Figure 1 - Ethanol/Water Extract without DCM Extraction

Figure 2

Figure 2 - Ethanol/Water Extract with DCM Extraction

Figure 3

Figure 3 - IPA/Water Extract without DCM Extraction

Figure 4

Figure 4 - IPA/Water Extract with DCM Extraction

The IPA/water extract had the highest concentration of extractables, mostly comprised of hydrophobic compounds. Bis-(2-ethylhexyl)phthalate (DEHP) was the principal component detected: this compound is the primary plasticizer used in the plastic bags. Most of the other extractables consisted of phthalates, DEHP degradation products and various lubricants.

LC-MS for non-volatiles

Non-volatile organic compounds were identified and quantified by LC-MS analysis using a Thermo Scientific Q Exactive HRAM LC-MS/MS system. The identification of unknown compounds in this analysis for non-volatiles was more challenging because of the severe lack of standardized spectral libraries: LC-MS spectra vary from vendor to vendor quite significantly. Therefore, in order to aid structure determination, a HRAM full scan and MS/MS data acquisition with polarity switching was employed, ensuring that structurally diverse compounds were detected and a comprehensive extractables profile obtained. Another benefit of using HRAM was an increased analysis throughput.
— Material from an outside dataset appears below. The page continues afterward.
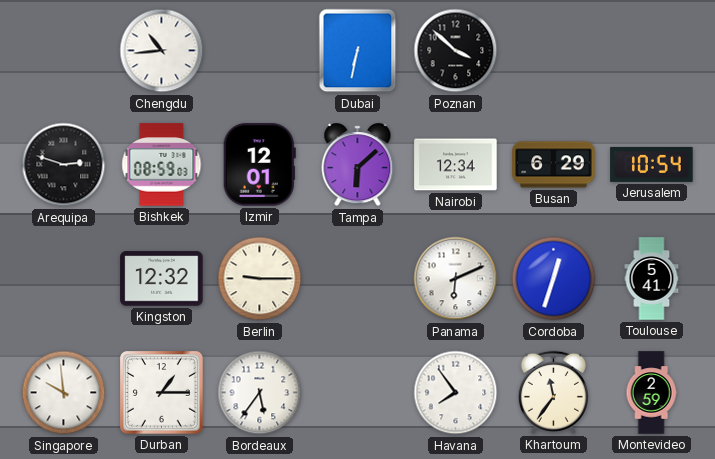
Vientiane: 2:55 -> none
A total of 20 extractables were found in the IPA/water extract (Fig 5), which was significantly more than was seen for the other four solvents. HRAM data were processed using Thermo Scientific Compound Discoverer™ small-molecule structure analysis software to identify the compounds. This software predicts structures and performs online library searches against the Royal Society of Chemistry’s ChemSpider (RSC) and HighChem’s mzCloud databases, as well as against a local extractables and leachables compound database. As before, the major peak observed from all of the extracts was that of DEHP.

Figure 5

Figure 5 - Extractables in IPA/Water Extract

The IPA/water extract was seen to contain higher concentrations of hydrophobic compounds. Two extractables in this extract had the same molecule weight and chemical composition but different elution retention times, indicating that they were structural isomers of each other. However, MS/MS analysis indicated a different fragmentation pattern and therefore running both full scan and MS/MS analysis will be necessary in order to determine the true situation.
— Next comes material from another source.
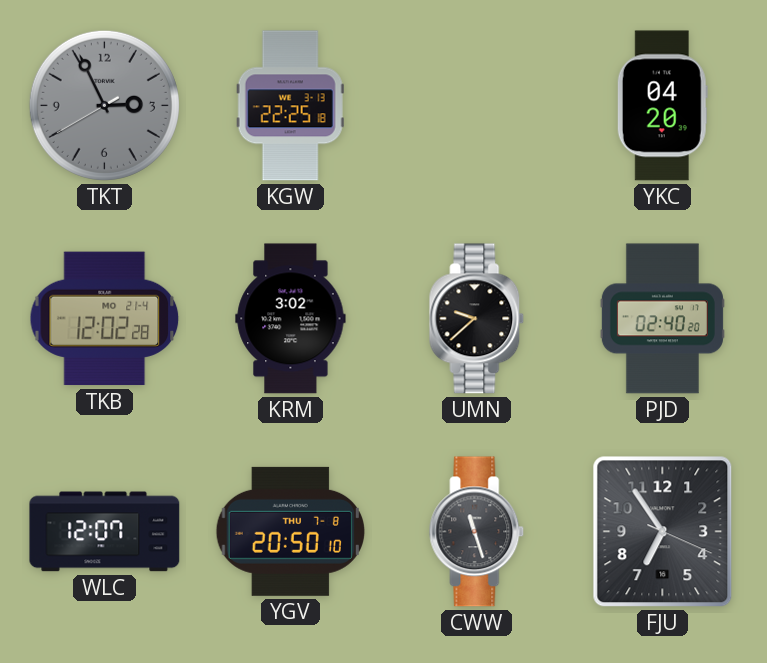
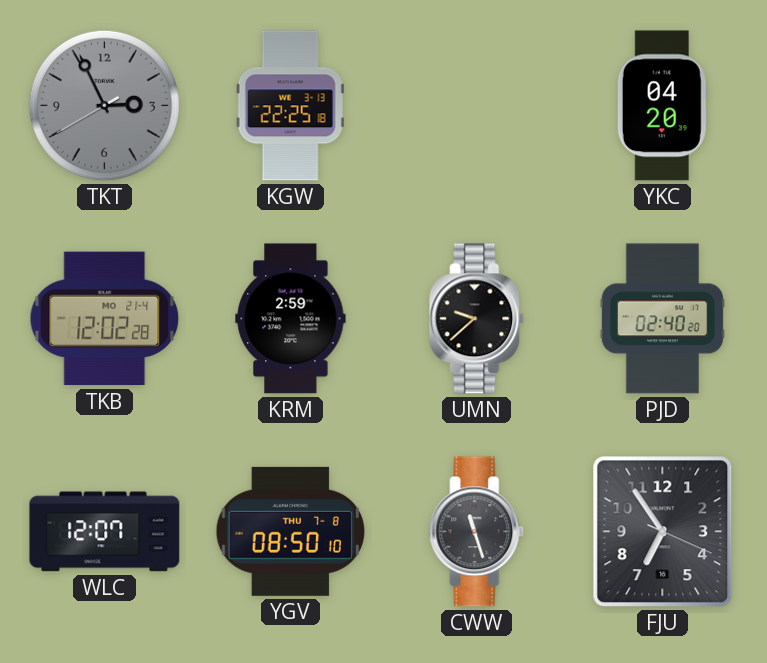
KRM: 3:02 -> 2:59
YGV: 20:50 -> 08:50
The importance of comprehensive analysis

This study has shown the importance of carrying out careful, comprehensive analyses that demonstrate how plastic bioprocess bags used in biopharmaceutical production can contaminate products when in contact with liquids that can extract compounds from them. The risks that extractables may pose to patients can be assessed and quantified only by gaining an understanding of which compounds might be extracted from bioprocess bags and how much of each of these compounds is likely to be extracted under various conditions.